Miscellaneous Health Consequences of Air Pollution
Updated Oct. 11th, 2019
The video above is from April 17th, when the Utah Air Quality Board considered the latest Regional Haze Rule. Dr. Moench talks about regional haze, a type of haze-inducing pollution that comes from our cars’ exhaust pipes or electric power plant smokestacks, and how it pollutes our air, obscures the beauty of our National Parks and must be addressed seriously. Utah needs a Regional Haze Rule with stronger, more effective proposed actions, but the proposed rule is little more than a do-nothing rehash of past failed rules.
The following are miscellaneous health consequences of air pollution:
- Immune suppression, inflammatory bowel disease, bacterial and viral infections, lupus, juvenile arthritis, sleep apnea, obesity and suicide are elevated in populations exposed to more air pollution.
- Air pollution can induce liver toxicity, accelerate liver inflammation and steastosis.
- Air pollution causes systemic oxidative stress, triggers the inflammatory chemical cascade, endothelial cell death, cytotoxicity, macrophage infiltration, and increases lipid deposition. Particulate matter penetrates intracellular structures.
- Air pollution accelerates the aging process.
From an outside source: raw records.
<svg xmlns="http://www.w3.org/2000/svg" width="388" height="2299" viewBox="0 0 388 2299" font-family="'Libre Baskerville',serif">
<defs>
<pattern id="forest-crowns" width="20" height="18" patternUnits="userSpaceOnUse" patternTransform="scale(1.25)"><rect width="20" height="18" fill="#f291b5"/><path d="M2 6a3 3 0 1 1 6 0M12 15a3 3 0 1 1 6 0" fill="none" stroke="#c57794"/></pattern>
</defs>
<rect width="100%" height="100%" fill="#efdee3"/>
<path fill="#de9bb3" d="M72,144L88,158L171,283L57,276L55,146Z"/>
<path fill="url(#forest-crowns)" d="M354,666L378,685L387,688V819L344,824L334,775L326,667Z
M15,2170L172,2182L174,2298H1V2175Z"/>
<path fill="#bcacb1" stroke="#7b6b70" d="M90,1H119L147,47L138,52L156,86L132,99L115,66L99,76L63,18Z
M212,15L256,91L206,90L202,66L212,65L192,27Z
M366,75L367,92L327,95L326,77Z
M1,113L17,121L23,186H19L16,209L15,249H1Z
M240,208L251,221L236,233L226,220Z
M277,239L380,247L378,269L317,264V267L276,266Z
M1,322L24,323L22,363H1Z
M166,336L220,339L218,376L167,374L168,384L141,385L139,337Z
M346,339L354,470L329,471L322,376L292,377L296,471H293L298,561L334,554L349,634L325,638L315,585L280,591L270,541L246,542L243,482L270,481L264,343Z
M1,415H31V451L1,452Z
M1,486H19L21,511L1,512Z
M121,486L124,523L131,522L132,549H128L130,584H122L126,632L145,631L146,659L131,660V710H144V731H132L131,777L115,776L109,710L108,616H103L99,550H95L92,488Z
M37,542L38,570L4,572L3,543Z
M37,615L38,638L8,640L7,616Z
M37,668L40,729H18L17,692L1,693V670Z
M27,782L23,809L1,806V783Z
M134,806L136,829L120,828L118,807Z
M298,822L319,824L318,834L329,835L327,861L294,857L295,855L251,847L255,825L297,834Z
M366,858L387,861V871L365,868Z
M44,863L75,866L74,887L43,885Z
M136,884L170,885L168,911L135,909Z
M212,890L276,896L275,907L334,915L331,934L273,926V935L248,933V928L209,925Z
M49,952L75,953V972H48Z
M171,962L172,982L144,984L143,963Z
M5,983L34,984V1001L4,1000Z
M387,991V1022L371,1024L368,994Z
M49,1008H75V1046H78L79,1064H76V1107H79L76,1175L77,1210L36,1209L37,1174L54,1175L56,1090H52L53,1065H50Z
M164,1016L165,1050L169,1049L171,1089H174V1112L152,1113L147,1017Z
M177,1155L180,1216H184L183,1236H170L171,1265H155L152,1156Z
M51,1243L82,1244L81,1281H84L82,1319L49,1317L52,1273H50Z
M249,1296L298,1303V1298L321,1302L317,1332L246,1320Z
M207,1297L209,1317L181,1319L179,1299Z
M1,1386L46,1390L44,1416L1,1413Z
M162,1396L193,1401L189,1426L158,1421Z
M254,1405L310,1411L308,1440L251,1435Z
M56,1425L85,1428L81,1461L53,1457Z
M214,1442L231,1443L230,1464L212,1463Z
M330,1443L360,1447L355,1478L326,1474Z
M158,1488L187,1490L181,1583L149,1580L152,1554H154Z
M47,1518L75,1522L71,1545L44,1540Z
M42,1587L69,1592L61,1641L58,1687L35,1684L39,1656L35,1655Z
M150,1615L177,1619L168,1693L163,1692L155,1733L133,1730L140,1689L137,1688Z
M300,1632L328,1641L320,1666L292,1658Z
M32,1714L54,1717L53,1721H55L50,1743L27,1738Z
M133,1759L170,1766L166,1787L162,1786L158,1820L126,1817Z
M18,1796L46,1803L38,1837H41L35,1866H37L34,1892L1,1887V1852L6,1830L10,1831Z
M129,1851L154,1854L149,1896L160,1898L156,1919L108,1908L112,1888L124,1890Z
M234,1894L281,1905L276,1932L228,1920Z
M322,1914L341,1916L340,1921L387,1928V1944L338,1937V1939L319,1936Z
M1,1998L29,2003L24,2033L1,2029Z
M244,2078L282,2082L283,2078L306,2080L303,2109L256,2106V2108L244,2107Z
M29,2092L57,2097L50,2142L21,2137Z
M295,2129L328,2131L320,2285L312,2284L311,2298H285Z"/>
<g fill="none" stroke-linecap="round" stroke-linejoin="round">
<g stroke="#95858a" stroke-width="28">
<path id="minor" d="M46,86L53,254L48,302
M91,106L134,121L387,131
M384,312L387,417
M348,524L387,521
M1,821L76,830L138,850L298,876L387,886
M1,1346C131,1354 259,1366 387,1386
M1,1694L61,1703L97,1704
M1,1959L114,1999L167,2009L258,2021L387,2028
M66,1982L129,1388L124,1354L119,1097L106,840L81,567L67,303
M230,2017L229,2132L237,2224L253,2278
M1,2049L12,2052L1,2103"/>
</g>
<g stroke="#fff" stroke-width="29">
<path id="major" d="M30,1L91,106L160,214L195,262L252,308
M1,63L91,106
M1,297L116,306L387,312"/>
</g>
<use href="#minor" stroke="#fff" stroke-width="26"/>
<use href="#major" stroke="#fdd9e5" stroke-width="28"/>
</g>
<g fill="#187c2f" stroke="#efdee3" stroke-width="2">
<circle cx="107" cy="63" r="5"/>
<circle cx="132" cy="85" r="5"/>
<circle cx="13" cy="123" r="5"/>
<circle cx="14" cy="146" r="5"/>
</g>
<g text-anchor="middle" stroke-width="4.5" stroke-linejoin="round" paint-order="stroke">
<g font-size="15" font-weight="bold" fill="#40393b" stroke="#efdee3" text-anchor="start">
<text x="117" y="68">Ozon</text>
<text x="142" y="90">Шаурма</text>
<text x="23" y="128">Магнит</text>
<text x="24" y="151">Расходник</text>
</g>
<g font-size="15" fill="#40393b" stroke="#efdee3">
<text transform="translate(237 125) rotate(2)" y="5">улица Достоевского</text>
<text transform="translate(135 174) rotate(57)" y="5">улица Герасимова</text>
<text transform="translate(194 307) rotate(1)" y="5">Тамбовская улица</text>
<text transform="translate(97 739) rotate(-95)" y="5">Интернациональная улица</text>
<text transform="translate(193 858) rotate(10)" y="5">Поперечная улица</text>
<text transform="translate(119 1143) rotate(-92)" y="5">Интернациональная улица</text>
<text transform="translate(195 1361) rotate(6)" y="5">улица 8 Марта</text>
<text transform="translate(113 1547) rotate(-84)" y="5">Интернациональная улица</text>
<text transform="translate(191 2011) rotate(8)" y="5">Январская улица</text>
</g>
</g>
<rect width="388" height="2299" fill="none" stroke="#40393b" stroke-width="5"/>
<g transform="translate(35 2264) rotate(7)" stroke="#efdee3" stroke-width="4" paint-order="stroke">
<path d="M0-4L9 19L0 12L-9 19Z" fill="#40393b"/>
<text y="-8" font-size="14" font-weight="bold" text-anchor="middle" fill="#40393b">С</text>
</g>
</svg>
- Air pollution increases infant mortality and SIDS.
- Wood smoke is uniquely toxic, the most toxic type of air pollution that most people are ever exposed to
- Air pollution decreases kidney function.
- Osteoporosis is associated with air pollution.
- Pollution exposure in utero or in infancy increases the likelihood of osteoarthritis and rheumatoid arthritis decades later in adulthood.
- Lead exposure (common in urban air pollution) is associated with significant increased adult mortality primarily related to cardiovascular disease.